The first thing we need to do is combine the rows with the same event id are in one row in each dataframe. Rows may have the same event id if there was more than one crew member or more than one injury that occured during the accident. However, to complicate things, if an accident involved two or more aircrafts they will have the same event id, but they cannot be grouped together. 

To deal with that complication, we're going to edit the event ids to end with an underscore and the aircraft key. Then, we can drop the aircraft key column and combine the rows with the same event ids.


In [None]:
# edit ids function
def edit_ids(df):
    """
    Modify the event IDs in the DataFrame so that rows with the same `ev_id` but different
    `aircraft_key` values get unique event IDs.

    Parameters:
        df (pd.DataFrame): The input DataFrame.

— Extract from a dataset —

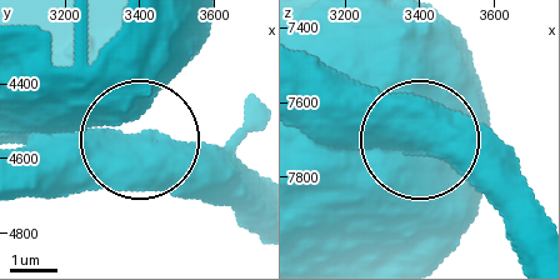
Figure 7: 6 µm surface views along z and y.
leave # one cell here

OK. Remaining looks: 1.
stop no edits; rest unchecked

Must contain `ev_id` and `aircraft_key` columns.

    Returns:
        pd.DataFrame: A DataFrame with updated `ev_id` values.
    """
    # Create the new unique ID by combining `ev_id` and `aircraft_key`
    df['ev_id'] = df['ev_id'].astype(str) + '_' + df['Aircraft_Key'].astype(str)
    return df


In [33]:
# edit ids
aircraft_df = edit_ids(aircraft_df)
findings_df = edit_ids(findings_df)
flight_crew_df = edit_ids(flight_crew_df)
injury_df = edit_ids(injury_df)

# drop aircraft key column
aircraft_df.drop(["Aircraft_Key"], axis=1, inplace=True)
findings_df.drop(["Aircraft_Key"], axis=1, inplace=True)
flight_crew_df.drop(["Aircraft_Key"], axis=1, inplace=True)
injury_df.drop(["Aircraft_Key"], axis=1, inplace=True)

In [34]:
# combine events with the same ID in each data frame

def combine_events(df):
    """
    Combine rows with the same event ID into a single row in a DataFrame.

    Parameters:
        df (pd.DataFrame): The input DataFrame.

    Returns:
        pd.DataFrame: A new DataFrame with one row per unique event ID.
    """
    agg_methods = list

    # Group by the event ID column and aggregate
    combined_df = df.groupby("ev_id").agg(agg_methods).reset_index()
    
    return combined_df


In [35]:
# combine events
aircraft_df = combine_events(aircraft_df)
findings_df = combine_events(findings_df)
flight_crew_df = combine_events(flight_crew_df)
injury_df = combine_events(injury_df)

Now we can combine the dataframes using `Panda`'s `merge` function.

In [None]:
# Merge the dataframes
df = pd.merge(aircraft_df, findings_df, on='ev_id', how='outer')
df = pd.merge(df, flight_crew_df, on='ev_id', how='outer')
df = pd.merge(df, injury_df, on='ev_id', how='outer')

In [37]:
df.head()

Unnamed: 0,ev_id,acft_missing,flt_plan_filed,flight_plan_activated,damage,acft_fire,acft_expl,acft_make,acft_model,acft_series,...,crew_inj_level,pc_profession,bfr_date,med_crtf_limit,mr_faa_med_certf,pilot_flying,available_restraint,restraint_used,inj_person_category,injury_level
0,20080107X00026_1,[N],[NONE],[nan],[MINR],[NONE],[NONE],[PIPER],[PA 28-180],[nan],...,[NONE],[No],[2007-07-01 00:00:00],[nan],[nan],[False],[nan],[nan],"[Flig, Flig, Flig, Flig, Flig]","[FATL, MINR, NONE, SERS, TOTL]"
1,20080107X00026_2,[N],[NONE],[nan],[SUBS],[NONE],[NONE],[Barnard/Stancil],[Glastar],[nan],...,[NONE],[No],[2007-07-01 00:00:00],[nan],[nan],[False],[nan],[nan],"[Flig, Flig, Flig, Flig, Flig, Pass, Pass]","[FATL, MINR, NONE, SERS, TOTL, NONE, TOTL]"
2,20080107X00027_1,[N],[IFR],[Y],[nan],[NONE],[NONE],[Pilatus],[PC-12/45],[nan],...,[NONE],[UNK],[2007-02-01 00:00:00],[nan],[nan],[False],[nan],[nan],"[Flig, Flig, Flig, Flig, Flig, Pass, Pass]","[FATL, MINR, NONE, SERS, TOTL, NONE, TOTL]"
3,20080109X00036_1,[N],[NONE],[N],[SUBS],[NONE],[NONE],[Micco Aircraft Company],[MAC-145B],[nan],...,[NONE],[No],[2006-11-01 00:00:00],[nan],[nan],[False],[nan],[nan],"[Flig, Flig, Flig, Flig, Flig]","[FATL, MINR, NONE, SERS, TOTL]"
4,20080111X00038_1,[N],[IFR],[Y],[MINR],[nan],[nan],[Boeing],[737-400],[nan],...,,,,,,,,,,


Now we can save the dataframe to a csv file so we don't have to run the cleaning code each time we want to run the model

In [39]:
df.to_csv("cleaned_data.csv")